• **Aim**: Please reproduce the listing below word for word, keeping every line in its original order.

• **Data records**:
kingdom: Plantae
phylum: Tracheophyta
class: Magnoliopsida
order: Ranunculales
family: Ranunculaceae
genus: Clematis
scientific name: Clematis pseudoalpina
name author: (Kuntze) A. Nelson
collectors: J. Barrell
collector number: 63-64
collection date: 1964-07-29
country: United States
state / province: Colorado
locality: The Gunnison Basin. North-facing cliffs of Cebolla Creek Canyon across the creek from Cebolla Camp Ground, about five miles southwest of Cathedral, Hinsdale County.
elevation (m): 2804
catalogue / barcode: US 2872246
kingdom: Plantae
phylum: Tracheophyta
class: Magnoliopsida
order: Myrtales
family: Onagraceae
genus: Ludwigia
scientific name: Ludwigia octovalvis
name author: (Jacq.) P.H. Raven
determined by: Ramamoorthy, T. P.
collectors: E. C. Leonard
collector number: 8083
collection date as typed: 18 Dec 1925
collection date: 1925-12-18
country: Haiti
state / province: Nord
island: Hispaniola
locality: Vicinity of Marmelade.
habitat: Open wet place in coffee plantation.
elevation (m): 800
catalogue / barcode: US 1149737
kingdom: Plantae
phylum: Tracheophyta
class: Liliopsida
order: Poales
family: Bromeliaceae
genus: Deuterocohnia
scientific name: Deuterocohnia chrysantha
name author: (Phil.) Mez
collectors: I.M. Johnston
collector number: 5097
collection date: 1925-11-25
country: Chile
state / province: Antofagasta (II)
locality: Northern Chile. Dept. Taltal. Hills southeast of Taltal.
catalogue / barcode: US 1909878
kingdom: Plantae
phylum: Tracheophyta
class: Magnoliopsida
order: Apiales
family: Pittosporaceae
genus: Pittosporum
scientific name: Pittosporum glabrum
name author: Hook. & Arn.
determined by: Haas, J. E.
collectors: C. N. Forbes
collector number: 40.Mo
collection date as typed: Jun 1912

• **Written response**:
kingdom: Plantae
phylum: Tracheophyta
class: Magnoliopsida
order: Ranunculales
family: Ranunculaceae
genus: Clematis
scientific name: Clematis pseudoalpina
name author: (Kuntze) A. Nelson
collectors: J. Barrell
collector number: 63-64
collection date: 1964-07-29
country: United States
state / province: Colorado
locality: The Gunnison Basin. North-facing cliffs of Cebolla Creek Canyon across the creek from Cebolla Camp Ground, about five miles southwest of Cathedral, Hinsdale County.
elevation (m): 2804
catalogue / barcode: US 2872246
kingdom: Plantae
phylum: Tracheophyta
class: Magnoliopsida
order: Myrtales
family: Onagraceae
genus: Ludwigia
scientific name: Ludwigia octovalvis
name author: (Jacq.) P.H. Raven
determined by: Ramamoorthy, T. P.
collectors: E. C. Leonard
collector number: 8083
collection date as typed: 18 Dec 1925
collection date: 1925-12-18
country: Haiti
state / province: Nord
island: Hispaniola
locality: Vicinity of Marmelade.
habitat: Open wet place in coffee plantation.
elevation (m): 800
catalogue / barcode: US 1149737
kingdom: Plantae
phylum: Tracheophyta
class: Liliopsida
order: Poales
family: Bromeliaceae
genus: Deuterocohnia
scientific name: Deuterocohnia chrysantha
name author: (Phil.) Mez
collectors: I.M. Johnston
collector number: 5097
collection date: 1925-11-25
country: Chile
state / province: Antofagasta (II)
locality: Northern Chile. Dept. Taltal. Hills southeast of Taltal.
catalogue / barcode: US 1909878
kingdom: Plantae
phylum: Tracheophyta
class: Magnoliopsida
order: Apiales
family: Pittosporaceae
genus: Pittosporum
scientific name: Pittosporum glabrum
name author: Hook. & Arn.
determined by: Haas, J. E.
collectors: C. N. Forbes
collector number: 40.Mo
collection date as typed: Jun 1912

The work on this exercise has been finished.